Brenda Bailey, Parliamentary Secretary for Technology and Innovation, Anne Kang, Minister of Advanced Education and Skills Training, Grace Lore, Parliamentary Secretary for Gender Equity, and Jennifer Whiteside, Minister of Education, have issued the following statement in support of B.C. Women and Girls in STEAM Week(Nov 1 to 7).
“B.C. Women and Girls in STEAM Week is an opportunity for us to celebrate the achievements of women and non-binary people in science, technology, engineering, art and design, and math (STEAM) and encourage more women and girls to pursue technology-related areas of study.
“The pandemic has shown us how important a career in STEAM can be and the impacts it can have on people around the world. Women in STEAM have been on the front lines of the fight against COVID-19, in health care, research, technology innovation and so much more.
“We are so fortunate to have a role model like provincial health officer Dr. Bonnie Henry leading B.C.’s response to the pandemic and showing women and non-binary people the heights that a career in STEAM can reach. A generation of young people are seeing first-hand how women working in science, technology, engineering, art and design, and math are saving lives around the world.
“While the number of young women excelling in science and math in school continues to grow, there remains a large gender gap in higher education and careers in STEAM.
“Today, less than one-third of people in technology and tech-enabled jobs in B.C. identify as women. We have a lot of work to do to encourage more people who identify as women to pursue a STEAM career.
“We’re working to increase the number of female students in technology-related areas of study in B.C.’s public secondary and post-secondary system, and the credentials being awarded to women in STEAM.
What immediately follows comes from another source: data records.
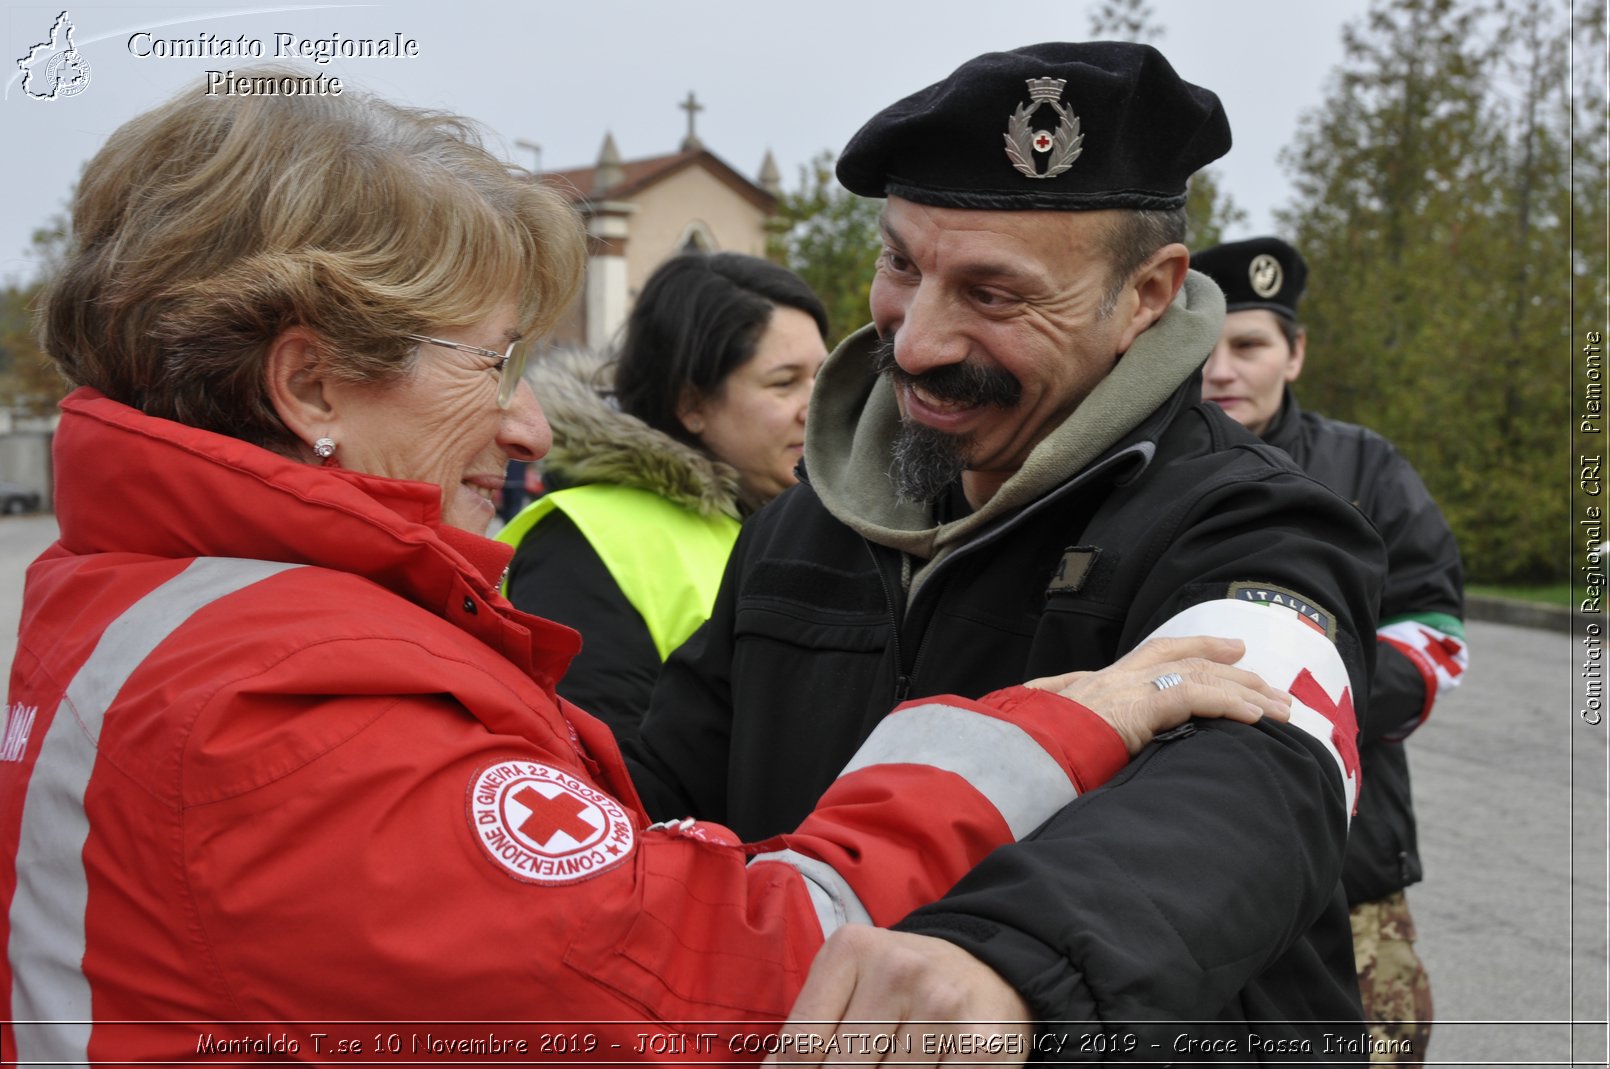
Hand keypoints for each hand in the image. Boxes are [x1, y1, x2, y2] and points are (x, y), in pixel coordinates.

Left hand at [763, 925, 1030, 1066]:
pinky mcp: (980, 1043)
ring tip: (890, 1062)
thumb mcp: (850, 980)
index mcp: (851, 950)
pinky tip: (927, 1067)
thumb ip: (811, 1024)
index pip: (801, 1046)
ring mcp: (942, 1005)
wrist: (987, 967)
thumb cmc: (902, 984)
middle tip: (860, 1066)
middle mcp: (897, 970)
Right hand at [1023, 635, 1290, 754]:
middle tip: (1269, 680)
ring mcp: (1124, 689)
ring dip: (1245, 691)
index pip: (1155, 655)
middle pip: (1185, 658)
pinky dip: (1228, 705)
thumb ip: (1077, 738)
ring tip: (1281, 709)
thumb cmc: (1028, 755)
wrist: (1012, 757)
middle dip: (1231, 665)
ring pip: (1199, 676)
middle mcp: (1114, 678)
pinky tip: (1256, 719)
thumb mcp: (1056, 739)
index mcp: (1097, 684)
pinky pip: (1194, 697)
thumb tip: (1078, 752)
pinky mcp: (1134, 707)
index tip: (1230, 648)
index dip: (1195, 648)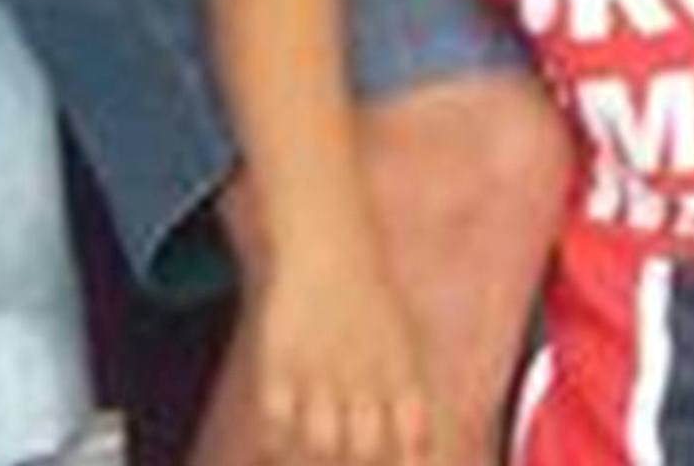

“To help close the STEAM gender gap, we are partnering with Innovate BC, Mitacs, and the Information and Communications Technology Council to help up to 3,000 people from under-represented communities, including women and non-binary people, 2SLGBTQ+, Indigenous, Black and people of colour, get their first job in the tech sector or in a tech-enabled role through the Innovator Skills Initiative program. The Province’s investment of $15 million is being supplemented by the partners, bringing the total investment in the program to $29 million.
“We’re also investing approximately $7 million through the Digital Technology Supercluster to support the Canadian Tech Talent Accelerator program to help up to 2,000 unemployed and underemployed youth and young adults from under-represented communities, including women, improve their tech skills and knowledge.
“The sky is the limit when it comes to a career in STEAM. Future leaders in STEAM could help reduce the impact of climate change, generate clean energy or help solve food security issues. This week is a time to talk to girls and women about how STEAM can help them address the challenges they care about and make a difference in the lives of people around the world.
“Please join us in celebrating the achievements of women in STEAM and supporting more young women and non-binary people to pursue a career in this rewarding and in-demand field. Help us build a more inclusive, innovative and sustainable workforce that is vital for B.C.’s economic recovery and future.”